+++ TEXT SEGMENT

In this regard, each field (and its subfields) can be transmitted in units of 4/N us * M (where N is an upclocking factor and M is an integer). UHR-STF can be transmitted in integer multiples of 0.8/N us. For example, UHR-STF can be transmitted in 0.8/N us * 10. In addition, a Guard Interval/N (or Short GI/N) of a conventional wireless LAN system (e.g., WiFi) standard can be included. A common subcarrier frequency spacing value (e.g., delta_f = 312.5 kHz * N/M, where N = integer) can be applied to all of the fields.

Also, some of the UHR-STF, UHR-LTF, UHR-SIG, and data may be omitted. For example, in a PPDU for a specific purpose (e.g., SLS), data or UHR-SIG may not be present. For another example, a training field (e.g., training field) may be present at the end of a PPDU for a specific purpose.

For example, UHR-STF may be configured with conventional L-STF or VHT-STF or HE-STF or EHT-STF, and may include fields for CFO estimation and AGC. In addition, UHR-LTF may be configured with conventional L-LTF or VHT-LTF or HE-LTF or EHT-LTF, and may include fields for CFO estimation and channel estimation. In addition, UHR SIG may include various control information for transmitted PPDU. For example, it may include control information for decoding data, control information for SLS, etc. In addition, data may include user data and packets for upper layers. That is, it may include MPDU (e.g., MAC frame). In particular, in case of PPDU for SLS, data may include information for SLS.

++++++
+++ DATASET EXTRACT

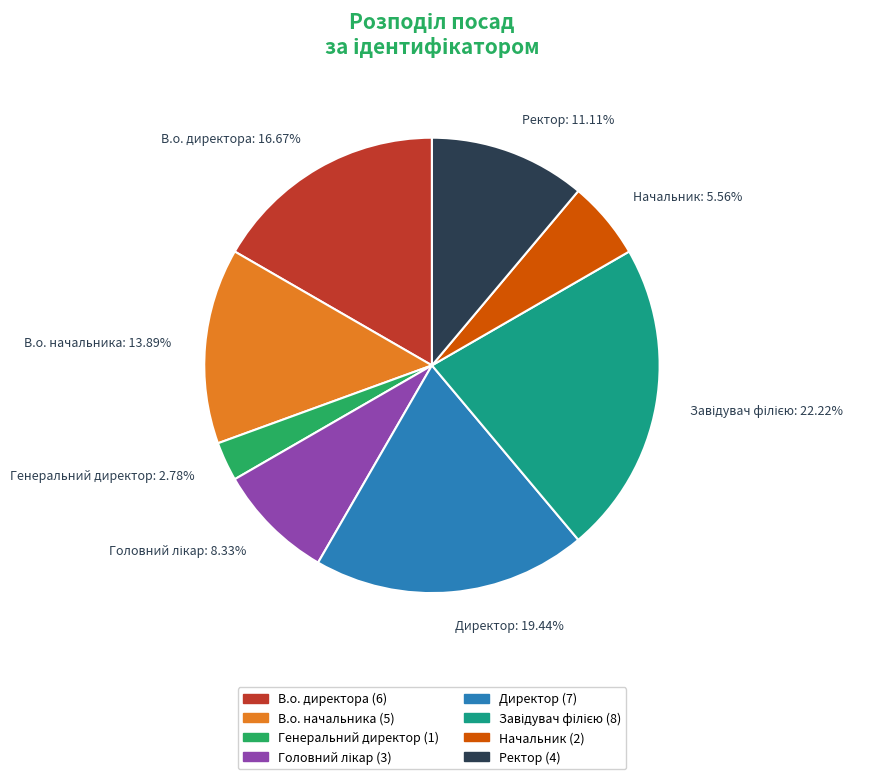

Which has a higher value, Генеральний директор: 2.78% or Начальник: 5.56%?

Начальник: 5.56%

++++++

__WHAT TO DO__:
A: In the text on UHR fields, UHR-STF can be transmitted in integer multiples of what duration?
B: Rewrite the paragraph of the text on UHR fields that begins "For example, UHR-STF may be configured" as a list, keeping its main facts.
The data has no role here.

__SOLUTIONS TO THE EXERCISE__:
A: 0.8/N us, where N is an upclocking factor.

B:
- **UHR-STF:** may be configured with conventional L-STF, VHT-STF, HE-STF or EHT-STF, and may include fields for CFO estimation and AGC.
- **UHR-LTF:** may be configured with conventional L-LTF, VHT-LTF, HE-LTF or EHT-LTF, and may include fields for CFO estimation and channel estimation.
- **UHR SIG:** may include various control information for the transmitted PPDU, such as control information for decoding data and for SLS.
- **Data:** may include user data and packets for upper layers, i.e., MPDU (e.g., MAC frame). In a PPDU for SLS, it may include information for SLS.